This story can be added to our ever growing list of why you have to background check before you let someone in the front door.

Maryland Man Arrested for Allegedly Lying About Military Service

By Edmund DeMarche, FoxNews.com – 01/26/2011

A Maryland man who the FBI says posed for years as a retired army special forces colonel and made a career lecturing law enforcement agencies about global terrorism and human trafficking across the country has been arrested.

William G. Hillar, 66, was arrested at his home Tuesday and faces a federal count of mail fraud for payment he received for lectures he gave at Monterey Institute of International Studies in California, according to court papers.

Hillar’s former website, which has since been taken down, claimed that he is a retired Colonel of the U.S Army Special Forces and served in Asia, the Middle East and Central and South America, according to court papers.

Sporting this resume, Hillar apparently had no problem finding work.

His client list included dozens of schools and agencies across the country, ranging from FBI and Army units to local and state police agencies from Idaho to Georgia, reported the Herald.

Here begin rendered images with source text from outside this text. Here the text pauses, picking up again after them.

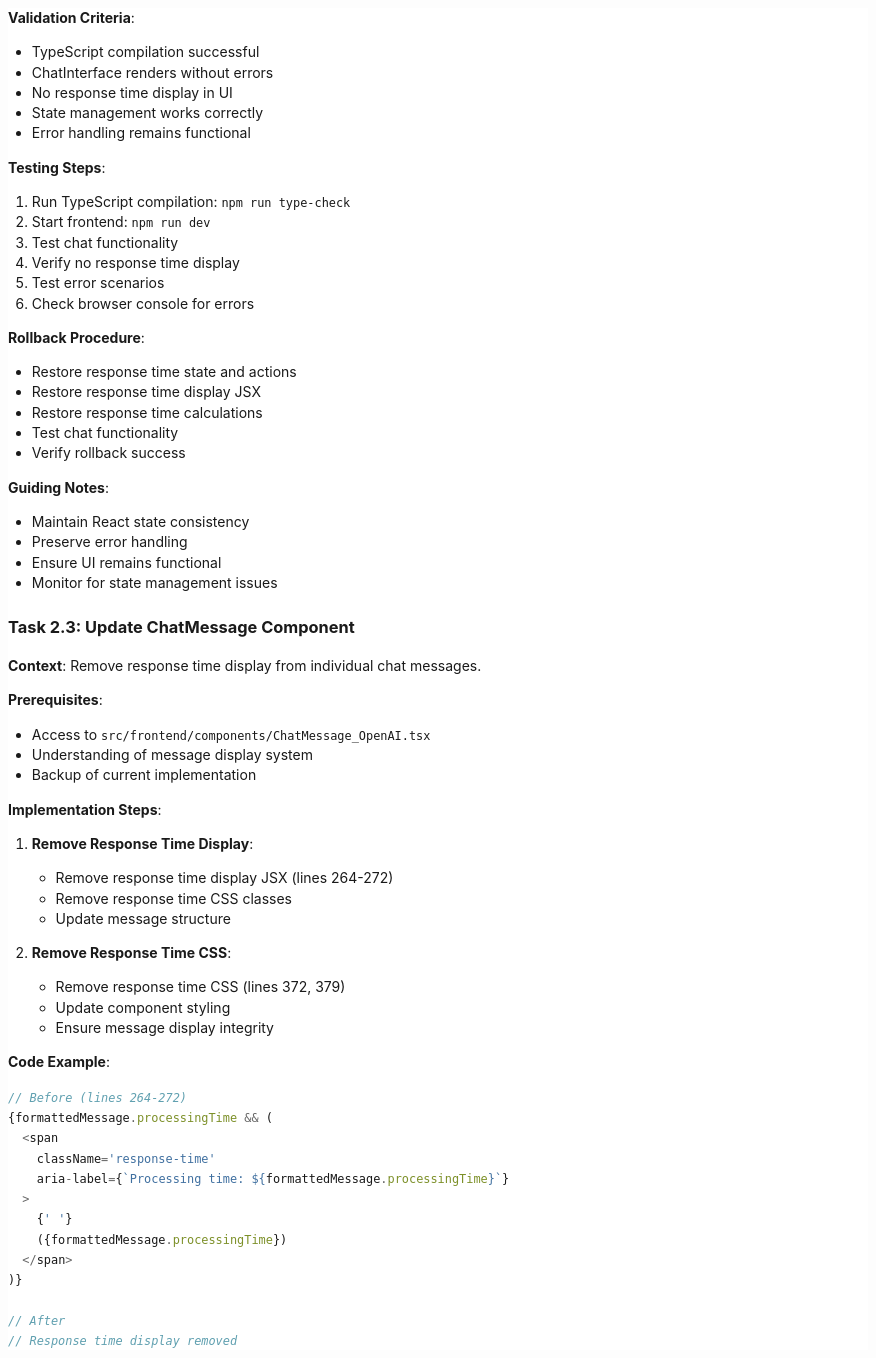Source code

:
**Validation Criteria**:

- TypeScript compilation successful
- ChatInterface renders without errors
- No response time display in UI
- State management works correctly
- Error handling remains functional

**Testing Steps**:

1. Run TypeScript compilation: `npm run type-check`
2. Start frontend: `npm run dev`
3. Test chat functionality
4. Verify no response time display
5. Test error scenarios
6. Check browser console for errors

**Rollback Procedure**:

- Restore response time state and actions
- Restore response time display JSX
- Restore response time calculations
- Test chat functionality
- Verify rollback success

**Guiding Notes**:

- Maintain React state consistency
- Preserve error handling
- Ensure UI remains functional
- Monitor for state management issues

### Task 2.3: Update ChatMessage Component

**Context**: Remove response time display from individual chat messages.

**Prerequisites**:

- Access to `src/frontend/components/ChatMessage_OpenAI.tsx`
- Understanding of message display system
- Backup of current implementation

**Implementation Steps**:

1. **Remove Response Time Display**:
   - Remove response time display JSX (lines 264-272)
   - Remove response time CSS classes
   - Update message structure

2. **Remove Response Time CSS**:
   - Remove response time CSS (lines 372, 379)
   - Update component styling
   - Ensure message display integrity

**Code Example**:

```typescript
// Before (lines 264-272)
{formattedMessage.processingTime && (
  <span
    className='response-time'
    aria-label={`Processing time: ${formattedMessage.processingTime}`}
  >
    {' '}
    ({formattedMessage.processingTime})
  </span>
)}

// After
// Response time display removed
```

The investigation found that Hillar was never a Green Beret nor did he serve in the U.S. Army. The highest rank he reached was radarman in the Coast Guard, serving from 1962 to 1970. Court papers go on to say Hillar was never deployed to the locations he stated in his biography and never underwent any documented training to support claims of knowledge in counter-terrorism, explosive ordinance, emergency medicine or psychological warfare.